* PROBLEM REQUIREMENTS
In the listing below, find the line that contains "M686 463 698" and the line that contains "M211 767C217 767". Quote both and every line between them, exactly, and nothing more.

──────

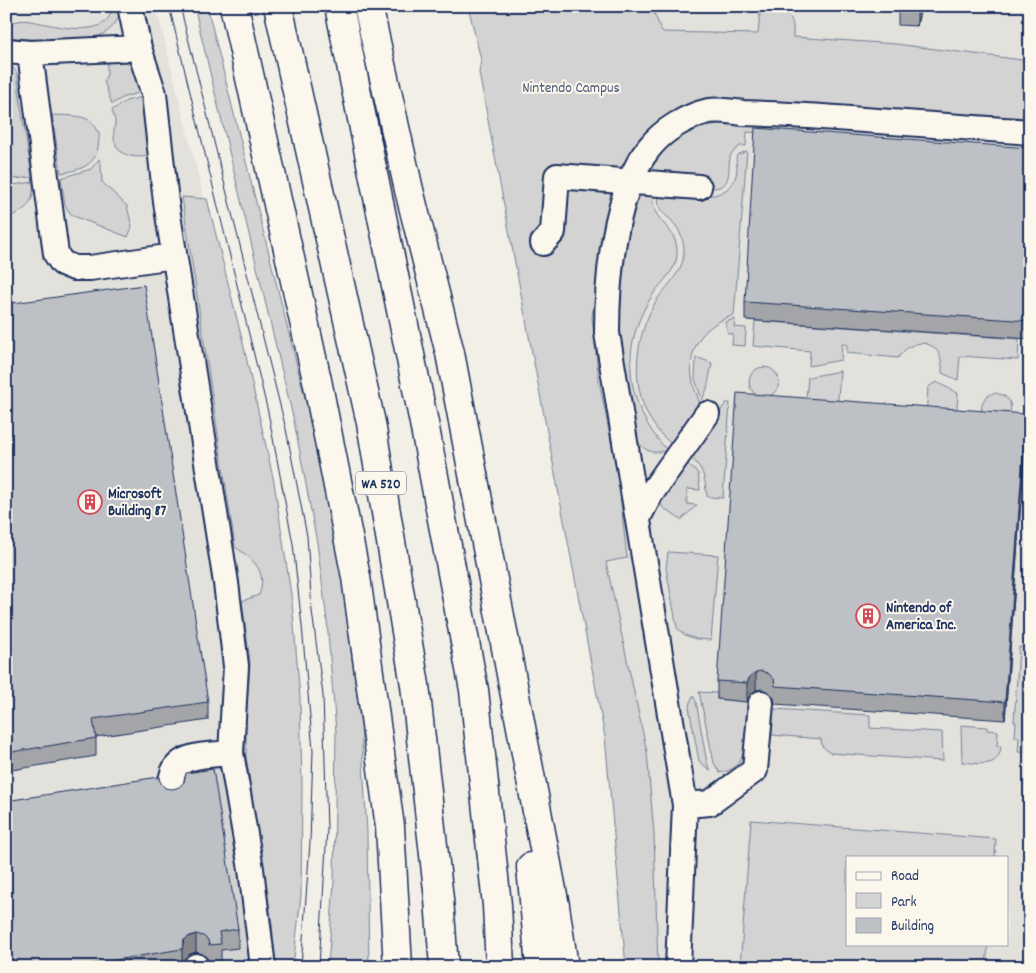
<svg xmlns="http://www.w3.org/2000/svg" width="1036" height="973" font-family="Dekko,sans-serif">
<style>
.built{fill:#e2e1dc;fill-rule:evenodd}
.green{fill:#d2d3d2;stroke:#768198}
.lines{fill:none;stroke-linecap:round;stroke-linejoin:round}
.minor-casing{stroke:#1b2f5e;stroke-width:28}
.highway-casing{stroke:#1b2f5e;stroke-width:31}
.minor{stroke:#fbf7ec;stroke-width:24}
.highway{stroke:#fbf7ec;stroke-width:28}
.tram{stroke:#1b2f5e;stroke-width:1}
.wall{fill:#a3a5a9;stroke:#1b2f5e}
.shaded-wall{fill:#848689;stroke:#1b2f5e}
.building{fill:#bdc0c4;stroke:#1b2f5e}
.labels{text-anchor:middle;stroke-width:4;stroke-linejoin:round;paint-order:stroke}
.shield{fill:#fbf7ec;stroke:#5e6b89;stroke-width:1}
.shield-label{font-size:14px;font-weight:bold;fill:#1b2f5e}
.park-label{font-size:15px;fill:#49587b;stroke:#fbf7ec}
.poi-label{font-size:15px;font-weight:bold;fill:#1b2f5e;stroke:#fbf7ec;text-anchor:start}
</style>
<rect width="100%" height="100%" fill="#f2efe6"/>
<filter id="ink" filterUnits="userSpaceOnUse"><feTurbulence type="fractalNoise" baseFrequency=".02" numOctaves="2"/><feDisplacementMap in="SourceGraphic" scale="10" xChannelSelector="R" yChannelSelector="G"/><feConvolveMatrix kernelMatrix="1 2 1 2 8 2 1 2 1" color-interpolation-filters="sRGB"/></filter>
<g filter="url(#ink)">
<path class="built" d="M6 6H156L244 359 269 473 292 967H6Z
M468 6H1030V93Z
M479 73 1030 107V967H626L605 737ZM847 857H1007V944H847Z"/>
<path class="green" d="M112 6H122C120 19 112 31 99 36 76 44 31 39 6 37V24C14 22 22 19 30 21 51 24 110 43 112 6Z
M194 6H207L306 402 340 567 361 727 367 832 369 967H328L334 881 336 732 327 621 317 543 294 421Z
M468 6 652 8 662 32 758 34 760 13 772 8C791 16 794 16 793 37L896 44 1030 61V118L714 99 688 107 648 131 622 169 551 168 617 187 601 253 592 317 599 381 618 476 627 558 606 562 647 752 654 834 658 967H626L605 737 479 73 481 60Z
M121 60C139 67 138 75 142 92L124 97 112 104 104 81 107 74V61Z
M6 64 12 67 17 73 21 106 32 177 6 180Z
M143 97 151 156C135 158 117 158 114 138 113 132 115 127 115 122 115 118 113 114 112 110L126 101Z
M52 115C65 116 94 113 96 130L99 132C100 162 88 169 61 173Z
M737 122C750 123 772 120 778 134L747 132 746 146H740L731 154C726 169 735 189 710 188L649 173C662 138 702 123 737 122Z
M747 151 734 315C691 329 682 364 700 403L687 426 673 445C629 412 629 348 655 303 665 286 684 273 684 251 684 243 681 233 676 226 667 213 656 214 659 195H714C726 192 736 184 737 170 737 164 735 160 737 155Z
M99 159 101 165 102 182 127 206 132 227 128 237 76 217 70 213 65 205 61 178 91 169Z
M33 182C35 205 25 210 6 219V186Z
M642 189 654 190C646 223 679 223 677 255 676 271 662 281 654 293 618 345 625 405 667 450 651 456 641 449 634 435 629 409 624 382 621 355 614 299 622 242 642 189Z
M182 197 207 199 243 343 274 482 292 601 300 698 302 785 301 896 293 967H276L272 924 246 756V719L250 663 242 601 259 595C268 571 253 559 235 547Z
M735 319 734 327 746 328 745 346 732 345 733 334H728L725 322Z
M755 321 1019 339 1018 360 960 356 958 380 942 373C945 341 915 333 898 358L847 353V344H842L841 360 809 366 810 351 753 346Z
M696 357 712 363 707 389 702 400 695 379Z
M749 382a15 15 0 1 1 30 0a15 15 0 1 1-30 0Z
M840 371 837 412 805 409 808 377Z
M936 382 958 393 956 422 926 419 928 387Z
M994 393C1006 394 1013 401 1010 413L982 414C980 403 984 396 994 393Z
M726 403H730L723 498 709 497 707 496C704 478 705 470 690 457Z
M686 463 698 473 700 490 687 489V504L697 505 681 520 662 507 661 503 666 492Z
M668 552 718 555 711 640 696 639 685 635 677 628 666 568Z
M1019 647 1030 648V753L1018 752 1019 737H1015L1016 722H1014Z
M699 692 717 693V699L747 702C746 715 746 752 740 761 735 769 728 771 720 773L714 763Z
M693 696 696 701 707 763 711 771 699 761 689 707 690 702Z
M774 709 870 715V728L942 732 943 761 830 753 822 746 821 739 772 735Z
M961 725 987 727V730L998 731 997 746H1001C999 770 979 763 962 762Z
M211 767C217 767 221 767 223 773L250 932 251 967H215L213 963 221 962 219 950 238 947 197 770Z
M751 820 996 839 995 857H847V944H988L986 967H740Z"/>
<g class="lines">
<g class="minor-casing">
<path id="minor" d="M139 48 154 94 166 202 226 583 236 666 231 753 251 869 263 967
M6 51 30 53 139 48 130 6
M30 53 56 254 62 263 74 268H90L174 256
M543 243 553 232 557 176 699 187
M638 518 650 495 707 414
M172 794C165 752 202 756 231 753
M685 805 710 803 755 770 761 703
M196 966V967
M678 967 685 805 607 333C607 278 614 192 649 148 663 130 687 116 709 111 720 109 733 112 743 113 770 114 796 115 822 117 892 122 961 127 1030 132"/>
</g>
<g class="highway-casing">
<path id="highway" d="M234 6 317 380 356 577 390 827 398 967
M278 6 371 423 415 685 439 899 444 967
M339 6 424 423 474 690 497 905 500 967
M368 6 409 190 450 353 555 906 564 967
M531 867 540 967"/>
</g>
<use href="#minor" class="minor"/>
<use href="#highway" class="highway"/>
<path class="tram" d="M169 6 268 412 293 544 302 626 313 751 310 842 301 967
M180 6 286 429 307 536 312 611 323 695 327 829 319 967"/>
</g>
<path class="wall" d="M898 6H921L917 26 898 25Z
M1030 148V339L745 320V302Z
M6 304 208 702V720L96 737V756L6 771Z
M1026 432 1005 720 775 704 774 698 769 692 762 689 756 690 750 695 747 702 717 699V681Z
M161 783 238 929V948L221 950V962L209 964 208 959 203 954 196 952 190 954 184 959 183 967H6V801Z"/>
<path class="shaded-wall" d="M917 6H921L917 26Z
M1026 414V432L1005 720V702Z
M756 672V690L750 695 747 702V683L750 676Z
M196 934V952L190 954 184 959 182 967V949L184 940 190 936Z"/>
<path class="building" d="M898 6H917V8Z
M755 128 1030 148V321L745 302Z
M144 285 208 702 93 719 96 738 6 753V304Z
M737 393 1026 414 1005 702 775 686 774 679 769 674 762 671 756 672 750 676 747 683 717 681Z
M213 769 238 929 219 932 221 944 209 945 208 940 203 936 196 934 190 936 184 940 182 949 73 967H9V965H6V801L158 777 161 783 165 788 173 789 179 787 184 782 186 773Z"/>
</g>
<defs>
<g id="building-ring" transform="scale(1.25)"><circle r="9.5" fill="#fbf7ec" stroke="#d1495b" stroke-width="1.5"/><path d="M-4-6H4V6H1V3H-1V6H-4ZM-2.5-4.3h1.7v1.8h-1.7ZM.8-4.3h1.7v1.8H.8ZM-2.5-1h1.7V.8h-1.7ZM.8-1h1.7V.8H.8Z" fill="#d1495b"/></g>
</defs>
<g fill-rule="evenodd">
<use href="#building-ring" x="90" y="502"/>
<use href="#building-ring" x="868" y="616"/>
</g>
<g class="labels">
<rect class="shield" x="356" y="471.5" width="50" height="23" rx="4"/>
<g class="shield-label">
<text x="381" y="488">WA 520</text>
</g>
<g class="park-label">
<text x="571" y="92">Nintendo Campus</text>
</g>
<g class="poi-label">
<text x="108" y="498">Microsoft<tspan x="108" dy="17">Building 87</tspan></text>
<text x="886" y="612">Nintendo of<tspan x="886" dy="17">America Inc.</tspan></text>
</g>
</g>
<rect width="1036" height="973" fill="none" stroke="#fbf7ec" stroke-width="25"/>
<rect x="12" y="12" width="1011" height="948" fill="none" stroke="#1b2f5e" stroke-width="2" filter="url(#ink)"/>
<rect x="846" y="856" width="162" height="90" fill="#fbf7ec" stroke="#a1a7b3"/>
<rect x="856" y="872" width="25" height="8" fill="#fbf7ec" stroke="#a1a7b3"/>
<text x="891" y="880" font-size="15" fill="#1b2f5e">Road</text>
<rect x="856" y="893" width="25" height="15" fill="#d2d3d2" stroke="#a1a7b3"/>
<text x="891" y="906" font-size="15" fill="#1b2f5e">Park</text>
<rect x="856" y="918" width="25" height="15" fill="#bdc0c4" stroke="#a1a7b3"/>
<text x="891" y="930" font-size="15" fill="#1b2f5e">Building</text>
</svg>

──────

* THE COMPLETED TASK
M686 463 698 473 700 490 687 489V504L697 505 681 520 662 507 661 503 666 492Z
M668 552 718 555 711 640 696 639 685 635 677 628 666 568Z
M1019 647 1030 648V753L1018 752 1019 737H1015L1016 722H1014Z
M699 692 717 693V699L747 702C746 715 746 752 740 761 735 769 728 771 720 773L714 763Z
M693 696 696 701 707 763 711 771 699 761 689 707 690 702Z
M774 709 870 715V728L942 732 943 761 830 753 822 746 821 739 772 735Z
M961 725 987 727V730L998 731 997 746H1001C999 770 979 763 962 762Z
M211 767C217 767 221 767 223 773L250 932 251 967H215L213 963 221 962 219 950 238 947 197 770Z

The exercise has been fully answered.